The existence of these sentiment analysis tools is no secret, though. Which means, Balaji said, that companies are now learning how to influence the bots reading their reports. “The stakes are really high here. So the minute they can game the software, they will try to game it.”

These efforts take various shapes. Institutionally, companies are centralizing all corporate communication “to tightly manage the specific words used…since they are being stored to develop a trackable lexicon to feed AI automated trading algorithms,” a report from the National Investor Relations Institute said last year. At T-Mobile, Paellmann said, the public relations team knew that media companies use bots for routine stories to save their reporters time, and that algorithms write many of the reports that summarize earnings releases. “So they’d draft the releases thinking about what information to present first, so that the first headlines coming out on company earnings would sound positive.” For other documents, such as quarterly reports or SEC filings, Paellmann’s team tried to alter as few of the words as possible from quarter to the next. “Some of these bots could look at materials and see where changes have been made, as an indication of where the tone of the company has changed. We were aware of that, so we were very careful in changing the language.”

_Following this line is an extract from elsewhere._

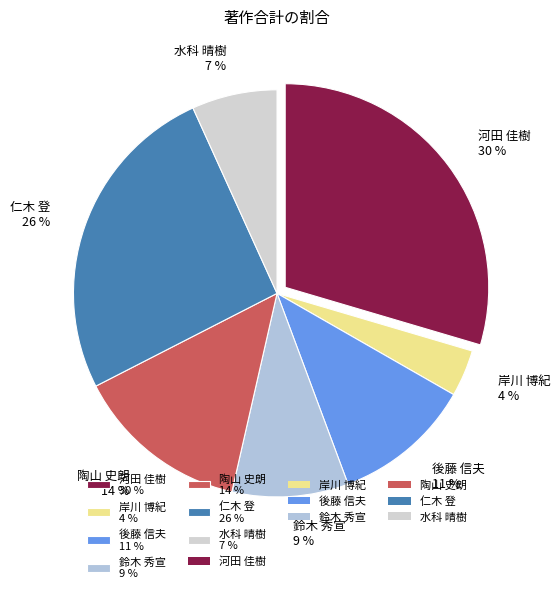

Which category has the biggest portion of the pie?

河田 佳樹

When changes are made, the most sophisticated companies pay Johnsonian attention to their lexicons. Ashwell, the editor of IR Magazine, recalled being told, by the investor relations executives of a Canadian insurance company, that they used IBM’s Watson to scrutinize their language for sentiment. Words cataloged as “negative” in the Loughran-McDonald dictionary are swapped out for synonyms it doesn’t list. Yang and his co-authors found that, in the pool of corporate filings they studied, the average document used 1.63 negative Loughran-McDonald words per 100 words. But there were four other words per 100 that another taxonomy, the Harvard General Inquirer psychological dictionary, classed as “negative” that Loughran-McDonald doesn’t include. Admittedly, not all of the Harvard words will be necessarily have negative implications in a financial context, Loughran pointed out. “The Harvard dictionary considers ‘liability’ a negative word, but no reader of corporate reports will read one and go: ‘Oh my gosh, they said liabilities!’” Even so, the deliberate bypassing of Loughran-McDonald’s “negative” words is statistically clear: The frequencies of those terms shrank significantly after its publication. The five most-avoided words, ranked by the drop in their usage, were: “restatement,” “declined,” “misstatement,” “closure,” and “late.”

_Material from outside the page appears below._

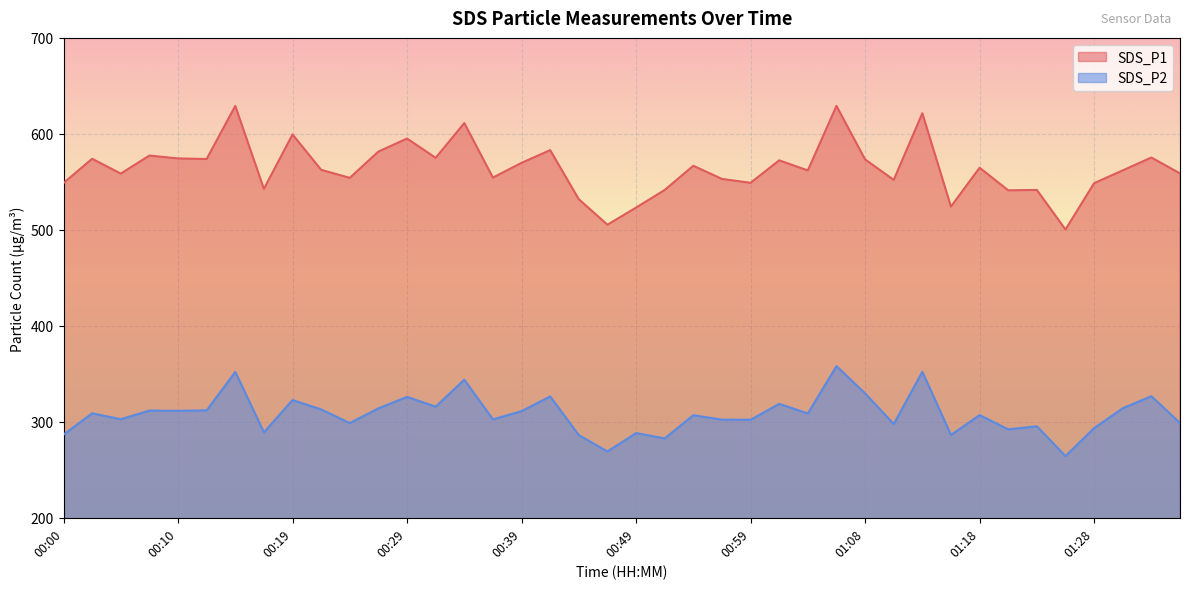

Which series has the largest total across all categories?

SDS_P1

This tug-of-war between companies and their automated analysts is likely to result in a stalemate. Companies still have to make their disclosures, and they still have to do so in language that meets regulatory standards. As Ashwell pointed out: “I don’t think we’ll get to the point where people say: ‘We’re bidding adieu to our dividend payments this quarter.’” And in large, complex companies, the sentiment behind language often gets overshadowed by more pressing and immediate concerns. Since the fund of words that can be permissibly used is limited, the bots will eventually learn them all.

Eventually too, though, these improved bots will be ubiquitous. Everyone will use them—which is, in the quest for an edge, the same as no one using them. Then the game will move on to the next tactic. “What I’m wondering now is whether there’s a tool being developed that reads the body language of executives,” Ashwell said. “Do they have physical tells? Will a company find its CFO is more relaxed if he’s in a home office? Now that we’re all on video all the time, that’s what I’m interested in.”